## The problem
Print the line that contains "left elbow: (214, 518)" and every line after it through the last line of the records below, exactly as written and nothing else.

===== Data listing

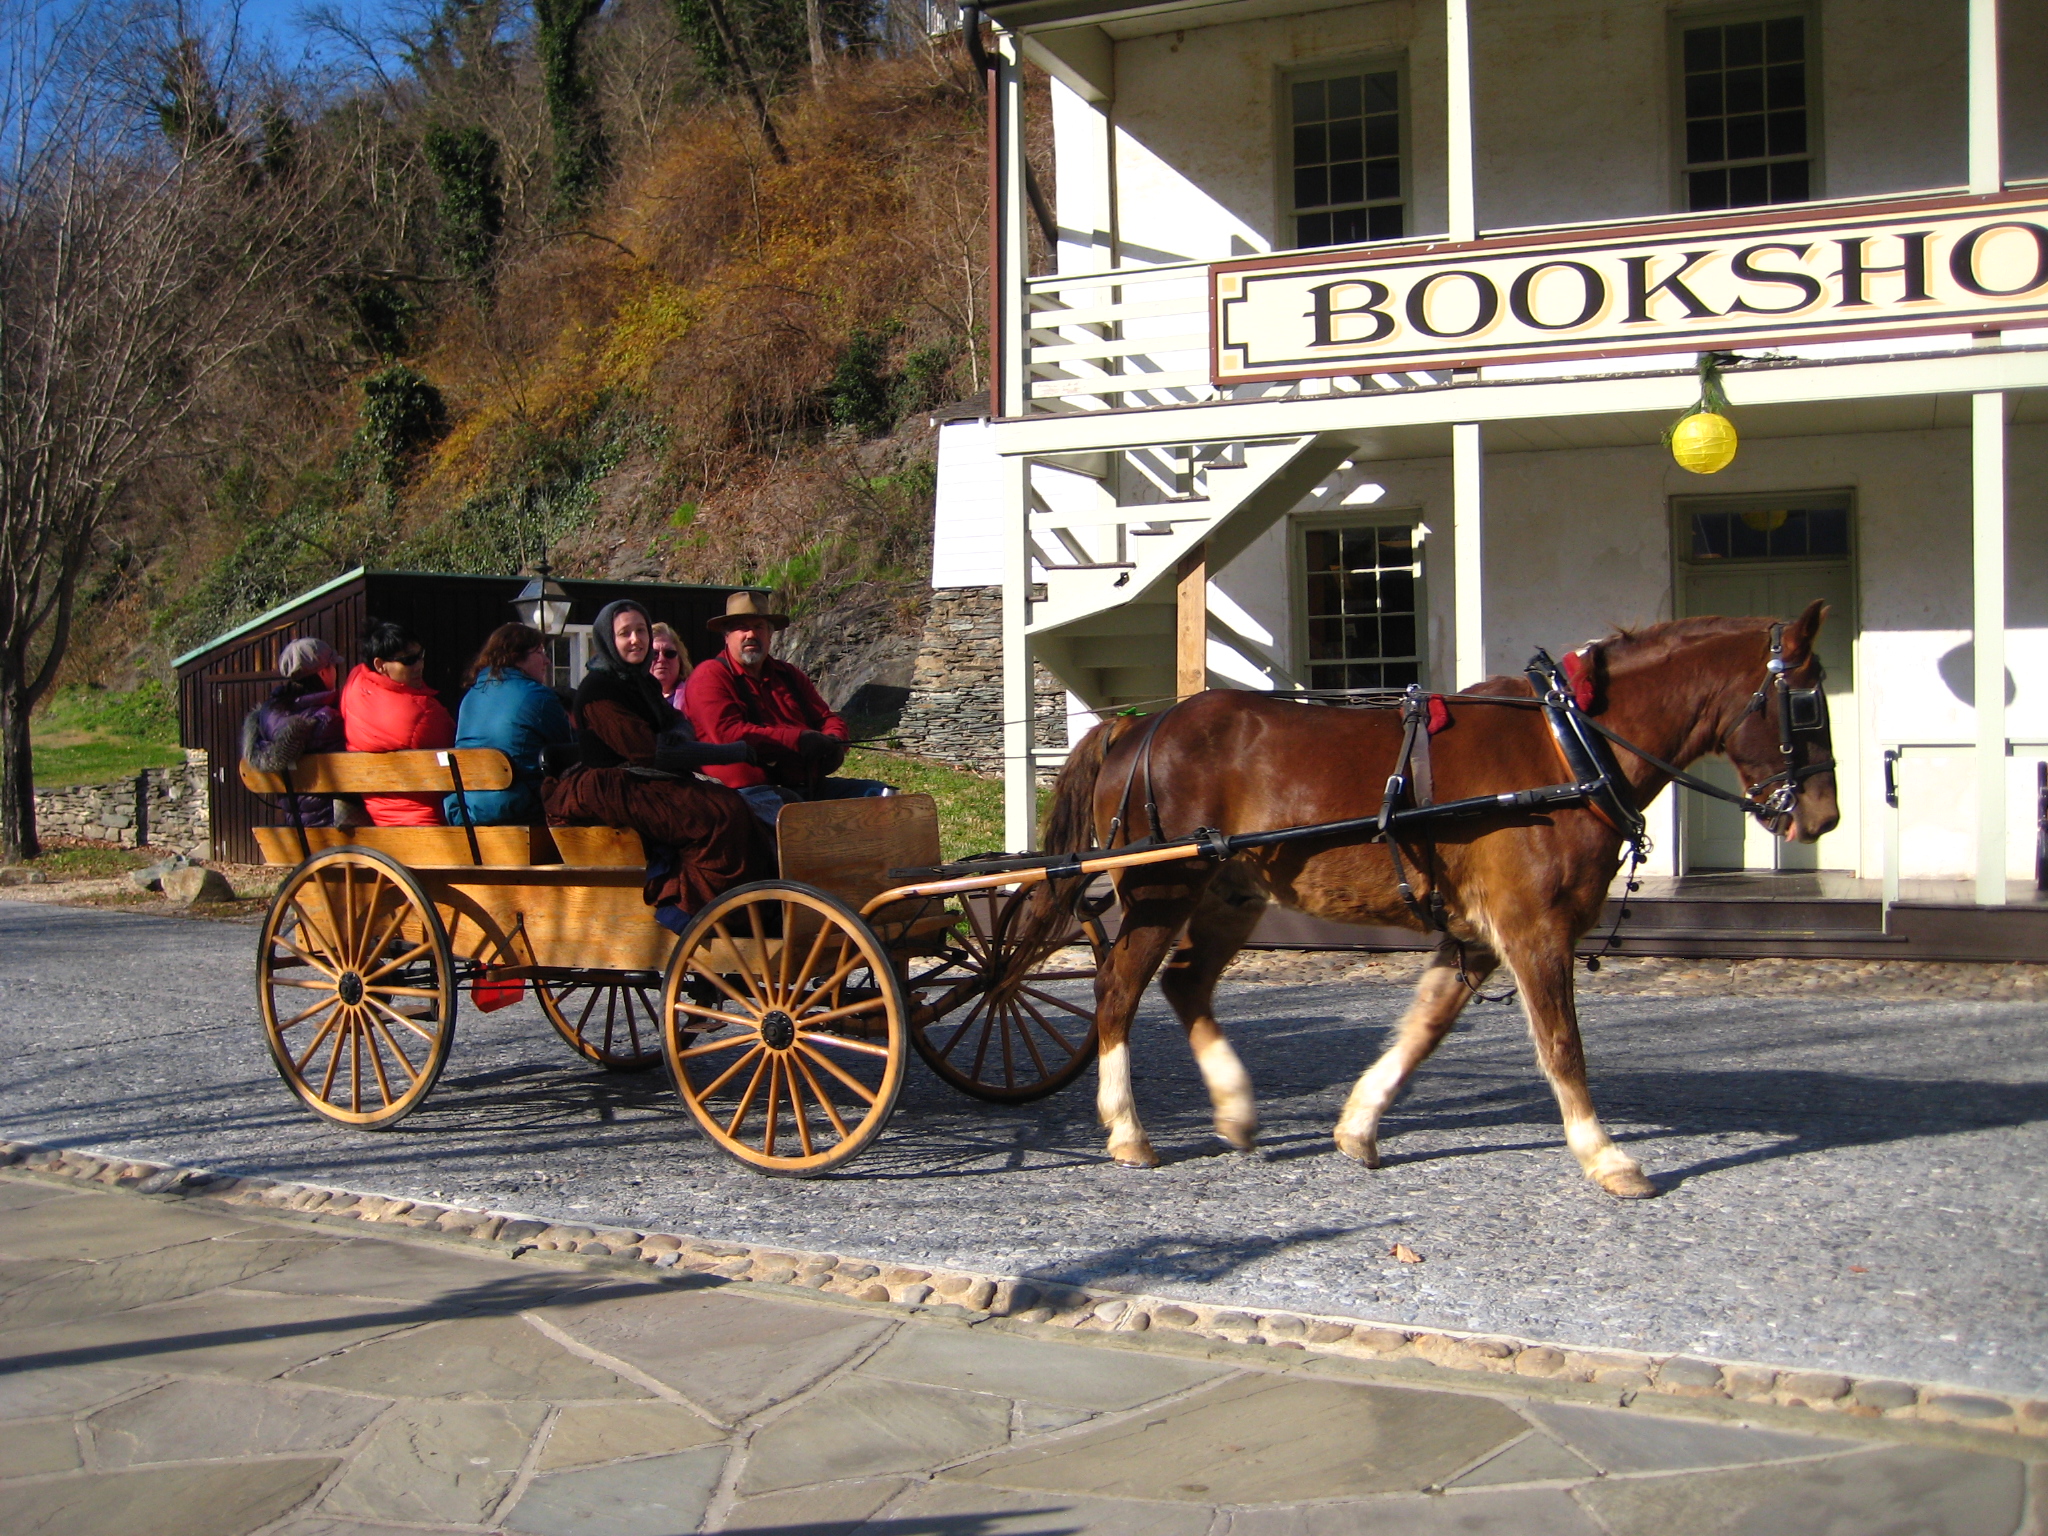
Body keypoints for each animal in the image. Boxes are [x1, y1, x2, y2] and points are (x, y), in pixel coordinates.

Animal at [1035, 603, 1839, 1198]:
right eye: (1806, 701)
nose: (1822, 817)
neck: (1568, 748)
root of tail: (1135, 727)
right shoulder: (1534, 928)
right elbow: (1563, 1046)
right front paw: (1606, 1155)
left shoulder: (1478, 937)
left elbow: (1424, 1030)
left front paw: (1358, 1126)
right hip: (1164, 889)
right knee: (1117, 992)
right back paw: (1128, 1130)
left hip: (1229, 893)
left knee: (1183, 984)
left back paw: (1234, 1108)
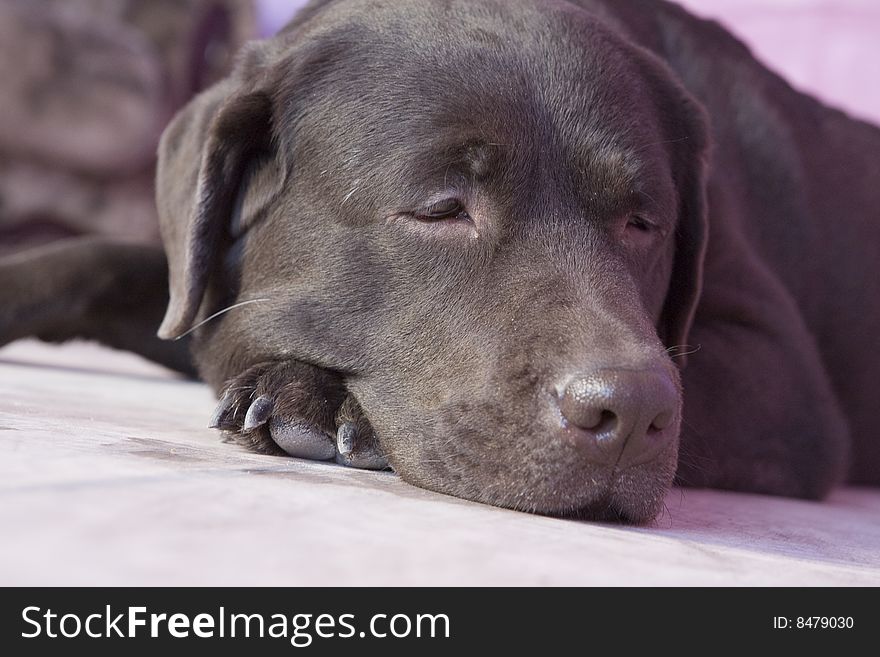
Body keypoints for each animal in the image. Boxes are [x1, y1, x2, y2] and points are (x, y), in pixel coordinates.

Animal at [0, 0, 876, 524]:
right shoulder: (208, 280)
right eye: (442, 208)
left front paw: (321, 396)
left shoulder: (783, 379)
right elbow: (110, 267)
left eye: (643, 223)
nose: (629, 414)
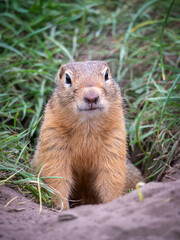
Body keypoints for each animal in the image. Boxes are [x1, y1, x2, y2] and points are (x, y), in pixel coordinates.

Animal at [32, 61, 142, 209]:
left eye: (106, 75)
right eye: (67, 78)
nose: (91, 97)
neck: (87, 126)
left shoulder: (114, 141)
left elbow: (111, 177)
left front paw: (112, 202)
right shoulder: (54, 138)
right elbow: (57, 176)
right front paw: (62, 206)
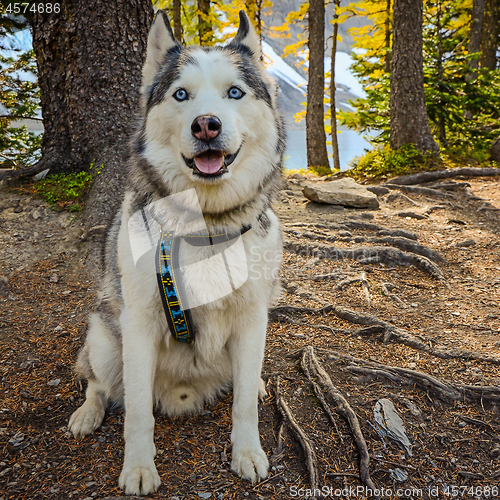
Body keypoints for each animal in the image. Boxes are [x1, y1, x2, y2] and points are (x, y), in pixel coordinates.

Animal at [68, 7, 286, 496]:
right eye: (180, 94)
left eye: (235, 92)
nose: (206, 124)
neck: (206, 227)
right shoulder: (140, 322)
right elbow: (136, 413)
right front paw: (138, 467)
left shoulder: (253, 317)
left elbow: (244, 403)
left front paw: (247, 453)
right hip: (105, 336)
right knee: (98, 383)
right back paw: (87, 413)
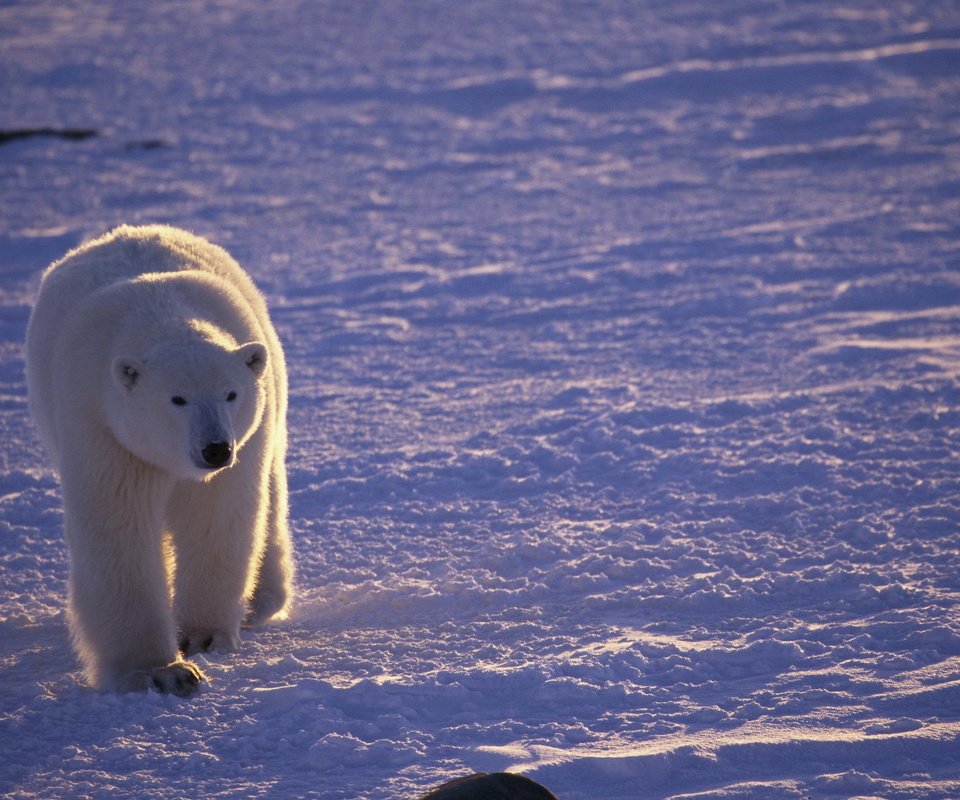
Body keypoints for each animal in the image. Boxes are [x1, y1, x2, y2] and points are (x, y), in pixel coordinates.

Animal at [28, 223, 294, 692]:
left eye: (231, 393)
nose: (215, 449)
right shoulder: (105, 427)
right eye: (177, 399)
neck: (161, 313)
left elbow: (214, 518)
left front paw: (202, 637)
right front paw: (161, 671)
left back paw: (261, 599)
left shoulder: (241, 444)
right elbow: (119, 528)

==========

## Solution to this task
left elbow: (214, 518)
left front paw: (202, 637)
right front paw: (161, 671)
left back paw: (261, 599)
left shoulder: (241, 444)
right elbow: (119, 528)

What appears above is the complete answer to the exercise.